Medieval attitudes towards literature were often guided by Christian teaching. The works that were applauded were those which communicated some moral thought. Literature was not meant to be read for the pleasure it would provide in diversion; it was supposed to be constructive towards a further end. It was read for moral profit. This can still be argued about all literature on a different level. Even Boccaccio claims that the Decameron is not simply for amusement, that the readers can find in it what they please, which may very well include a lesson on life. What is distinct about the Middle Ages is that the end was connected with a certain view of "right," extending the dominion of the Church or of a moral code.
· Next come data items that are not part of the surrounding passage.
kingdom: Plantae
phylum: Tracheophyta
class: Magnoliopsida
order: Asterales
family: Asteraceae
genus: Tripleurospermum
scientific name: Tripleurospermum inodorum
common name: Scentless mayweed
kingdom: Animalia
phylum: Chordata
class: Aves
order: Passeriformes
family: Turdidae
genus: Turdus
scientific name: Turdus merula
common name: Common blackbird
The understanding of poetry in the Middle Ages depended a great deal on Horace's definition in the Ars poetica. The best poetry is that which combines profit and pleasure. Within this view there is a greater assumption: the separation between content (truth) and form, echoing the same separation that existed in medieval Christian thought, or in Platonic philosophy. (The Aristotelian view of literature, in contrast, would allow for a fusion that gave art or mimesis independent value.) The surface, the external, was devalued. The poem was like a nut that had to be broken: the mature person searched for the inner truth. There are indications that literary purpose was somewhat polarized: some works were written merely to entertain while others were just meant to be useful. Augustine makes a further distinction between those which are meant to provide delight - called fabula - and those which are simply meant to deceive. What was the conception of literary pleasure? Olson separates the generalizations into two groups:
a) formal considerations: pleasure comes from appreciation of style, verbal beauty, astute employment of rhetoric.
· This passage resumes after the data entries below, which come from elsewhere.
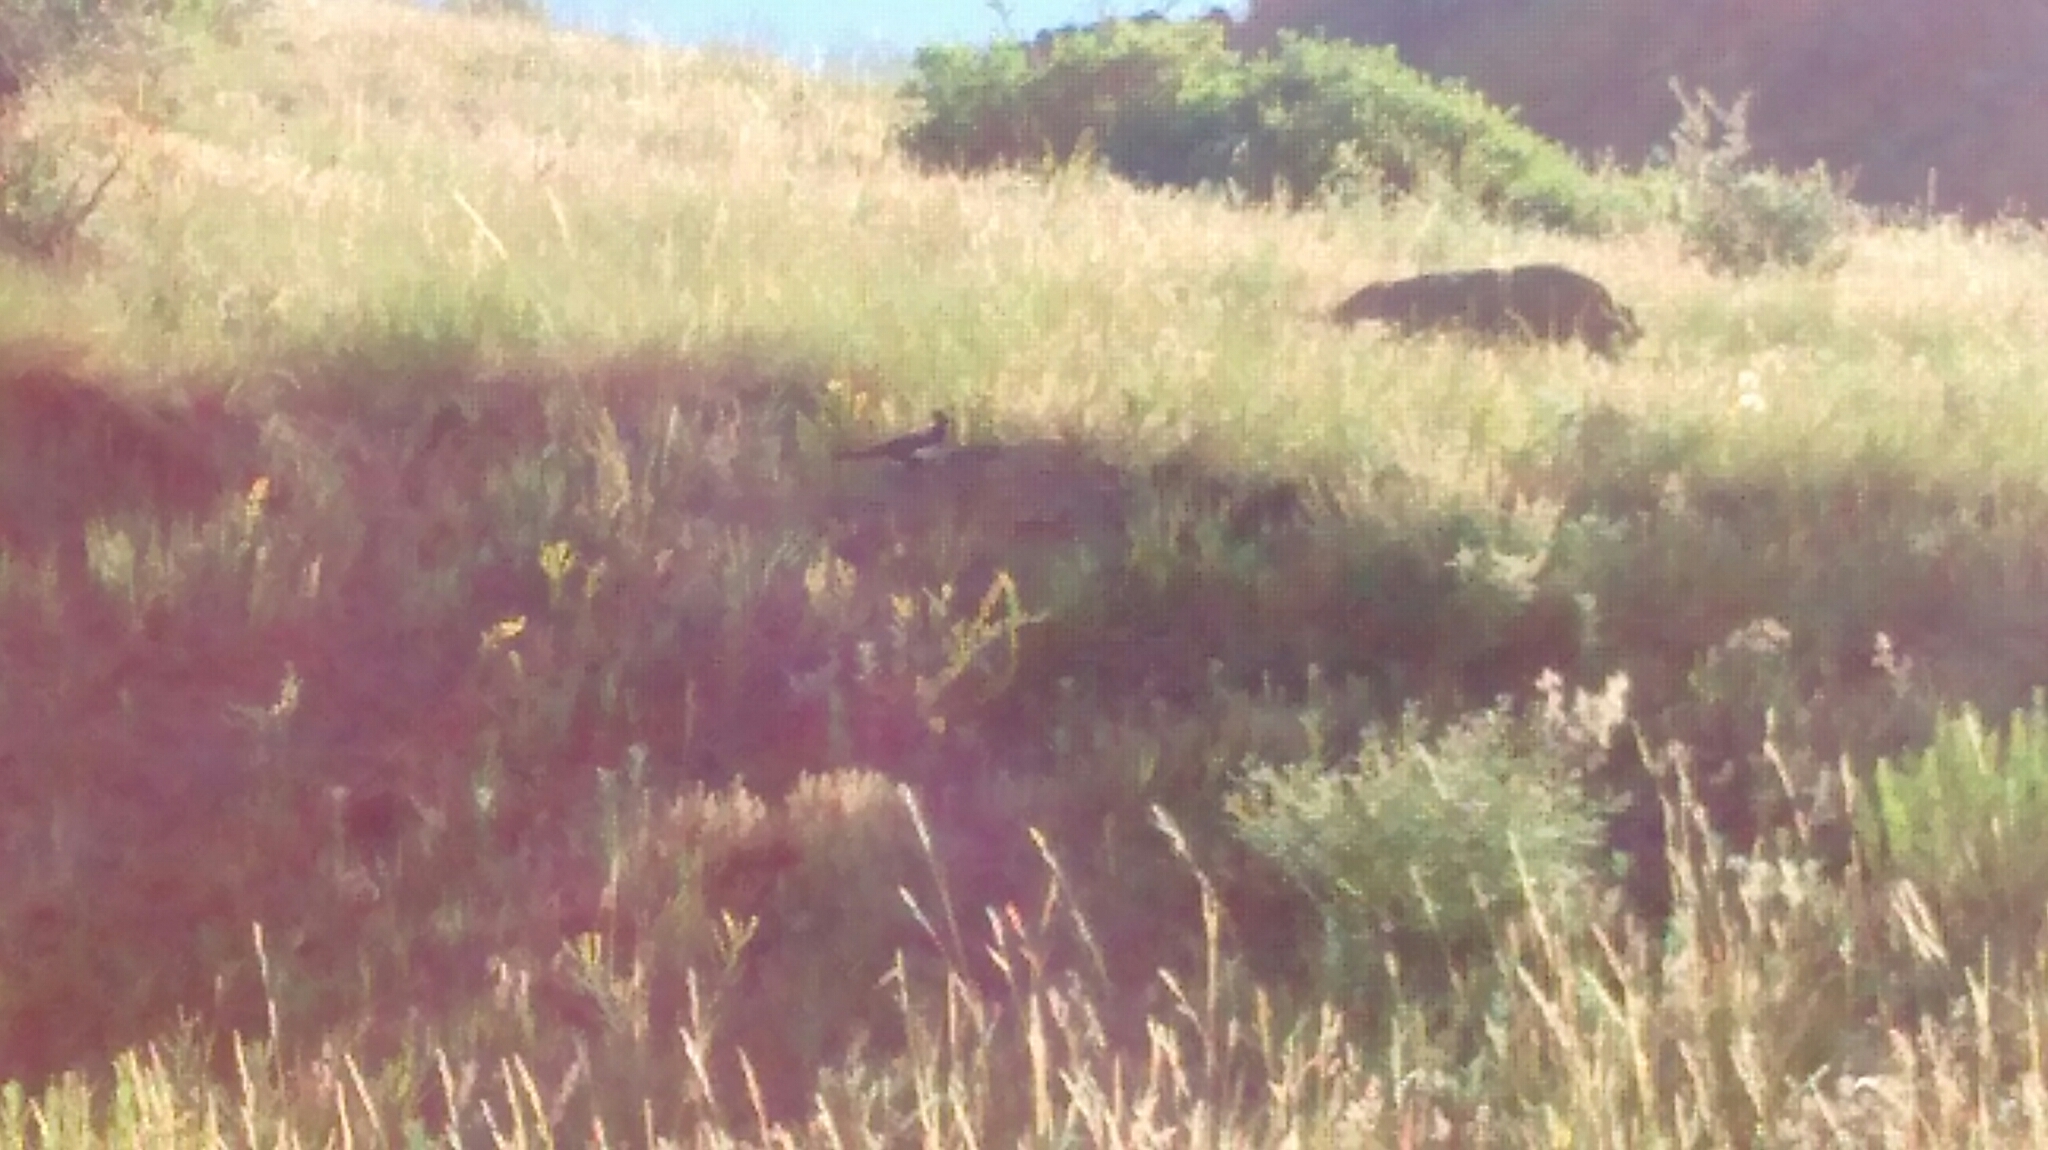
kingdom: Animalia
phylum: Chordata
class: Aves
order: Passeriformes
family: Corvidae
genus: Pica
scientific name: Pica hudsonia
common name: Black-billed magpie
b) narrative itself: literal level of detail or plot. Pleasure in close imitation and recognition of the real; realism.
More specifically, we may ask what was thought to be the nature of literary pleasure itself, the response of the reader to the text? Delight was seen as possession, rest (regardless of an ultimate spiritual end). The desire for something perceived as good is thus fulfilled. This can be, according to Aquinas, the imperfect happiness of this world, or the ultimate union with God. Sensual delights can hinder and blur the way to God. How can pleasure itself be profitable? One view was that it could serve as an enticement to learning, allow truths to seep in, masked in sweet coverings. The best literature, therefore, would still be that which provides profit and pleasure. Learning good style could cultivate effort and patience and moral content would teach virtue.
And yet, this still does not allow to simply identify profit and pleasure. Olson's attempt to clarify this point is based on medical and psychological grounds: it acknowledges the medieval "pragmatic" project, which gives pleasure credit with relation to a further end, health which, in turn, can allow more profitable or "good" actions.
Olson, Glending. Literature as Recreation in the Later Middle Ages. Ithaca: Cornell University Press, 1982.